For a moment these words take her to the season when they first met.
They met just after the July migration season, when her eggs hatched but the feeble chicks succumbed to the unpredictable cold that spread along the kingdom like a plague. For two months she resigned to fate in a nest whose grass was soaked in her own urine. She lived with the depression and came out only in the early evenings when all the birds had gone to sleep. His voice, like smells of damp earth and wet leaves -the first signs of life since the death of her babies- sneaked through louvers into her nest. He stood on canopies and recited his coded verses to the night. On closer examination she realized that he stood there cursing at the moon because it refused to come out during the day and demand that the sun not shine so bright. Was he crazy? It didn’t matter, his music consoled her, healed her. Gradually she began to pity his loneliness, secretly leaving food baskets for him to find. He ate the food as she watched, glad that he enjoyed her cooking.
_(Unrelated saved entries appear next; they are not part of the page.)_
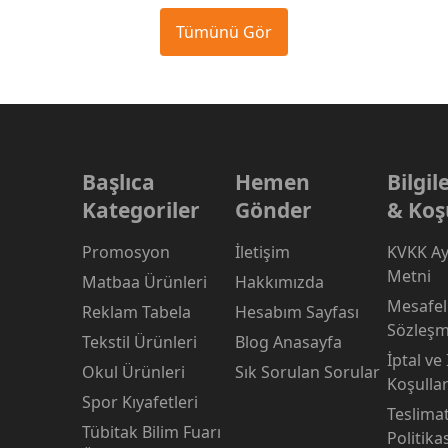
Tümünü Gör
Başlıca
Hemen
Bilgi
Kategoriler
Gönder
& Koş
Promosyon
İletişim
KVKK Ay
Metni
Matbaa Ürünleri
Hakkımızda
Mesafeli
Reklam Tabela
Hesabım Sayfası
Sözleşm
Tekstil Ürünleri
Blog Anasayfa
İptal ve
Okul Ürünleri
Sık Sorulan Sorular
Koşullar
Spor Kıyafetleri
Teslima
Tübitak Bilim Fuarı
Politika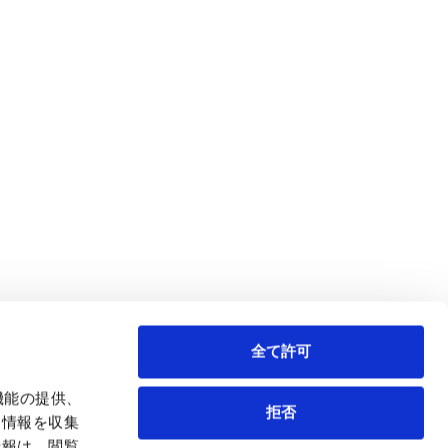
電子機器
デジタル
ルギー
売
航空・宇宙
AI・テクノロジー
・インフラ
全て許可
機能の提供、
拒否
も情報を収集
情報は、閲覧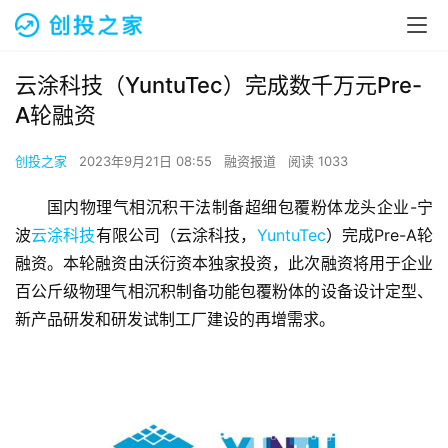
云涂科技（YuntuTec）完成数千万元Pre-
A轮融资
创投之家
2023年9月21日 08:55
融资报道
阅读 1033
国内物理气相沉积干法制备超细包覆粉体龙头企业-宁
波
云涂科技
有限公司（云涂科技，
YuntuTec
）完成Pre-A轮
融资。本轮融资由沃衍资本独家投资，此次融资将用于企业
百公斤级物理气相沉积制备功能包覆粉体的设备设计定型、
新产品研发和研发试制工厂建设的再增需求。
Gombolela left ribbons for her hoping that one day she would be enticed by their glitter and come out of her hiding. Every time he came back the ribbons were gone and the air bereft of any traces of a bird that he could use to track her. He became convinced that it was a spirit god playing tricks on him.
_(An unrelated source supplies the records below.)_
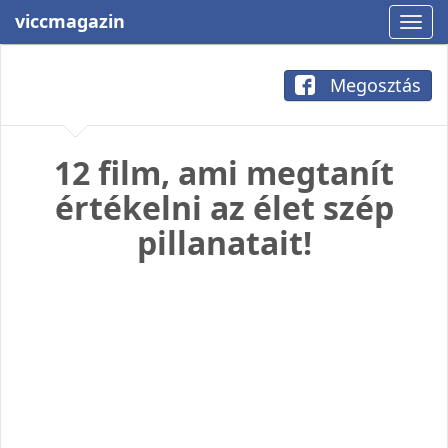
viccmagazin
Megosztás
12 film, ami megtanít
értékelni az élet szép
pillanatait!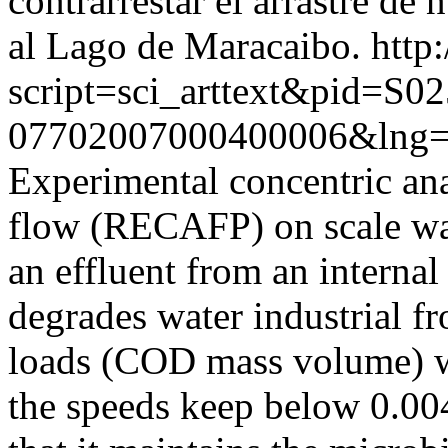
contrarrestar el arrastre de 
al Lago de Maracaibo.
http:
script=sci_arttext&pid=S02
07702007000400006&lng=
Experimental concentric ana
flow (RECAFP) on scale was 
an effluent from an internal 
degrades water industrial f
loads (COD mass volume) we
the speeds keep below 0.004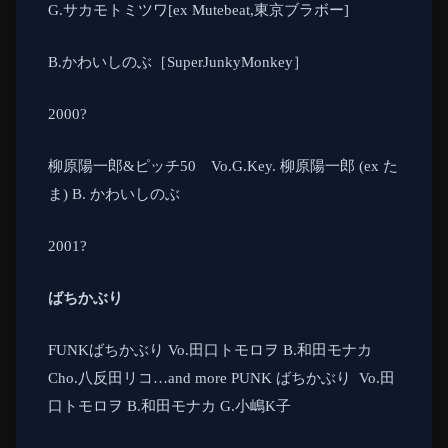
G.
サカモトミツワ
[ex Mutebeat,
東京ブラボー
]
B.
かわいしのぶ［
SuperJunkyMonkey
］
2000
?
柳原陽一郎
&
ピッチ
50
Vo.G.Key.
柳原陽一郎
(ex
た
ま
) B.
かわいしのぶ
2001
?
ばちかぶり
FUNK
ばちかぶり
Vo.
田口トモロヲ
B.
和田モナカ
Cho.
八反田リコ
…and more
PUNK
ばちかぶり
Vo.
田
口トモロヲ
B.
和田モナカ
G.
小嶋
K
子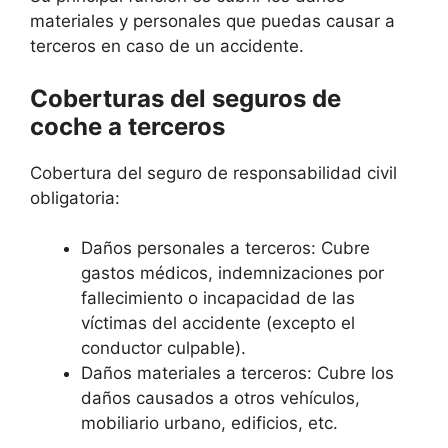
materiales y personales que puedas causar a
terceros en caso de un accidente.
Coberturas del seguros de
coche a terceros
Cobertura del seguro de responsabilidad civil
obligatoria:
Daños personales a terceros: Cubre
gastos médicos, indemnizaciones por
fallecimiento o incapacidad de las
víctimas del accidente (excepto el
conductor culpable).
Daños materiales a terceros: Cubre los
daños causados a otros vehículos,
mobiliario urbano, edificios, etc.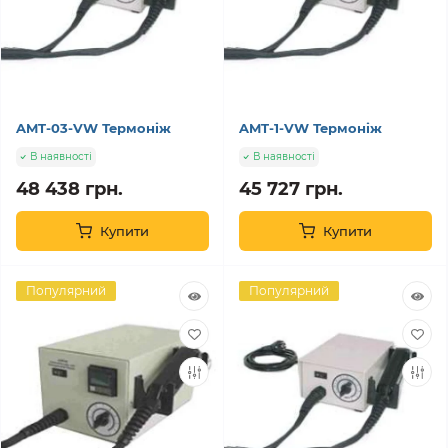
AMT-03-VW Термоніж
AMT-1-VW Термоніж
В наявності
В наявності
48 438 грн.
45 727 грн.
Купити
Купити
Популярний
Популярний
He never caught the spirit until one day when he had gone to sell roses at the spa he saw D the Bird in the ribbons. Later that night, without the rigorous and cumbersome mating dance ritual, their affair began. Then Oglive who had been eyeing her for some time made a formal engagement. It was then that the two male birds had to enact this dance to win D the Bird.
The quiet settles in like death on a Sunday afternoon. All the attending birds are silent. Earthworms can be heard as they coil their bristles deeper into the soil. Impressed by his own maneuvers, Oglive finds a high point on the canopy and sits to watch, a disapproving grin on his face. The wind, itself curious of what Gombolela has up his sleeves, abandons its course, allowing the leaves to lie still in the moribund air. This is where fate has brought them.
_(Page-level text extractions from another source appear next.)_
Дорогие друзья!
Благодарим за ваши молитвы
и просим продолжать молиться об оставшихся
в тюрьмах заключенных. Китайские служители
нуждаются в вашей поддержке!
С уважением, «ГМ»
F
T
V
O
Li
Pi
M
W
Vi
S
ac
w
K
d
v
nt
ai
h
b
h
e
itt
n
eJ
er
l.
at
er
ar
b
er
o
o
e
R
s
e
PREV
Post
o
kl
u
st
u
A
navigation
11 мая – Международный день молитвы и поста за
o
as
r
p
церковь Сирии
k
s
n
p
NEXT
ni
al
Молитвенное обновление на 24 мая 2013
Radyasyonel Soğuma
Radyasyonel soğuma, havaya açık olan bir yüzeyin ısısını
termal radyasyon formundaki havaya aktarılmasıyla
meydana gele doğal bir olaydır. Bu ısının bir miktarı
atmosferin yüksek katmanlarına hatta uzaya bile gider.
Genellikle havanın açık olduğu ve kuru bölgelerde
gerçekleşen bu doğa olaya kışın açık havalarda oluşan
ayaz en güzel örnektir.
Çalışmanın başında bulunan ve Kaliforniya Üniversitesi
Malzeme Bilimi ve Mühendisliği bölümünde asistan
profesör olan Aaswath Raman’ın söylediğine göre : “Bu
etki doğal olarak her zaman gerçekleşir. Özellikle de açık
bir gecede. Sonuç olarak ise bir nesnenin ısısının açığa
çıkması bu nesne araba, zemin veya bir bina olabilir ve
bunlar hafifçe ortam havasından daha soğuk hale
Gombolela steps on the Marlborro buts he has been smoking and stretches his wings, the ends pointing to the sky as if praying to the gods. The black on them shines so shyly in the equatorial sun betraying the films of dust that have settled on them. It dawns on him that he should have taken a bath before coming here. He is too weak to maintain the position. He lets out a long fart. The wings recoil, enclosing his body into an ugly bud. Damn it! He curses, maybe reading Thoreou was not such a good idea for a bird. The forest laughs at his rusty manners, wondering why he even considered challenging Oglive. He has just lost a chance to settle down with a most suitable mate.
Oglive moves closer to D the Bird, holds her between his wings as he leads her to his old pickup track, license plate KEJ 127N. Gombolela knows she will be back at their love nest. What’s a bird without poetry?